• **Recorded information**:
Content starts

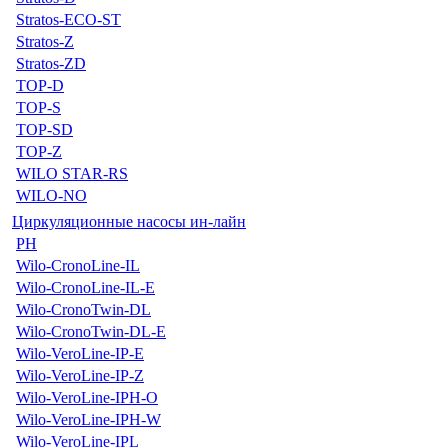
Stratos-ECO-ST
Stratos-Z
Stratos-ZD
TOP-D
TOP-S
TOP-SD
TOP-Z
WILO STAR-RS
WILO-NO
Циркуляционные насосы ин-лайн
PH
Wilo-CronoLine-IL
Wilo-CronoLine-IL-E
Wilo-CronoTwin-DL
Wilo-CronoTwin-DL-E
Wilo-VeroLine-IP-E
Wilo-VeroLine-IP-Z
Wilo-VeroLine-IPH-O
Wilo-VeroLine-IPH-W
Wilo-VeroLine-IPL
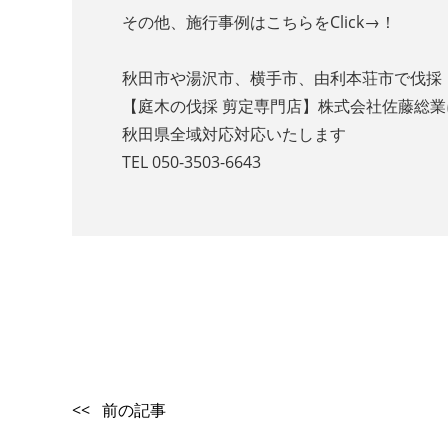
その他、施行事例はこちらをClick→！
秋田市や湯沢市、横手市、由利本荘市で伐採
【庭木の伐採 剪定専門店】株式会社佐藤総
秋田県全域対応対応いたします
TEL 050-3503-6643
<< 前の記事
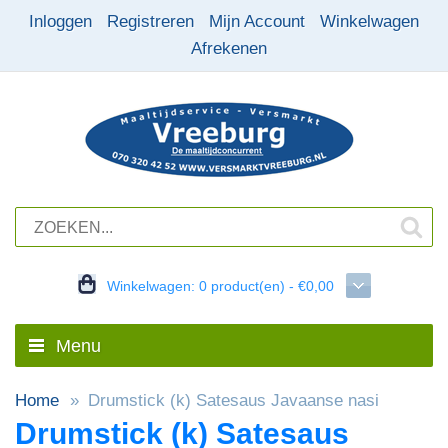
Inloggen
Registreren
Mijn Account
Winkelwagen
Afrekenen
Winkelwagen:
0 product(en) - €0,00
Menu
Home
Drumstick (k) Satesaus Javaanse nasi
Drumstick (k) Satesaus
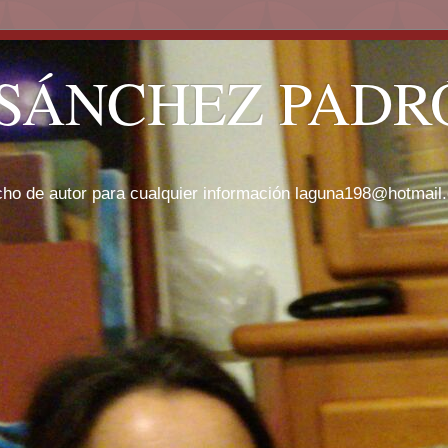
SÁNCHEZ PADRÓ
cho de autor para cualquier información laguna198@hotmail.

Content ends
Content starts

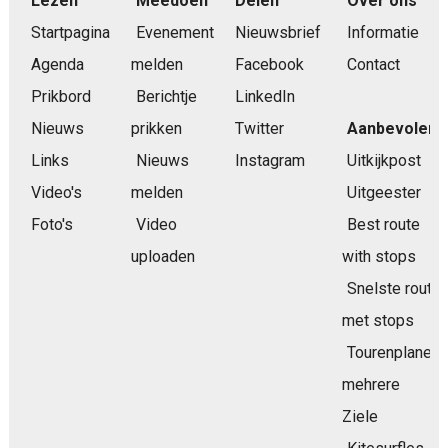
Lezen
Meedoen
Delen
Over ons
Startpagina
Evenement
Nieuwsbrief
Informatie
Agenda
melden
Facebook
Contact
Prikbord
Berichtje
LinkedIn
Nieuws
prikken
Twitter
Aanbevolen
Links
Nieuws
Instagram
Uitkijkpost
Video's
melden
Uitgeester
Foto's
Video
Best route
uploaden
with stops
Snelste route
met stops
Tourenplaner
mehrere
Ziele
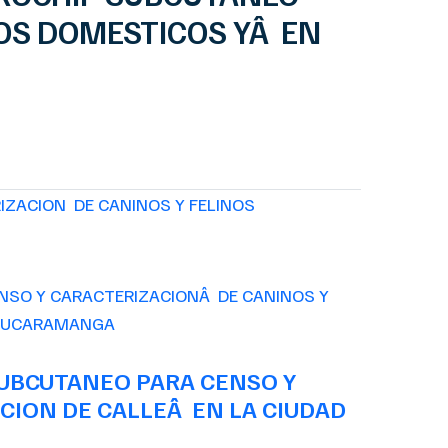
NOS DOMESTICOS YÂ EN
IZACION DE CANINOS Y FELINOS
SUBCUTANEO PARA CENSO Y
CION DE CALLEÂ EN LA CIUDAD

Content ends

• **What you will do**:
Can you recast the lines of the entries above, from the line holding "SÁNCHEZ PADRÓ" through the line holding "cho de autor", inclusive, as a Markdown table with the columns Row and Line, numbering each row and leaving out blank lines?

• **Response for this exercise**:
| Row | Line |
|---|---|
| 1 | SÁNCHEZ PADRÓ |
| 2 | cho de autor para cualquier información laguna198@hotmail. |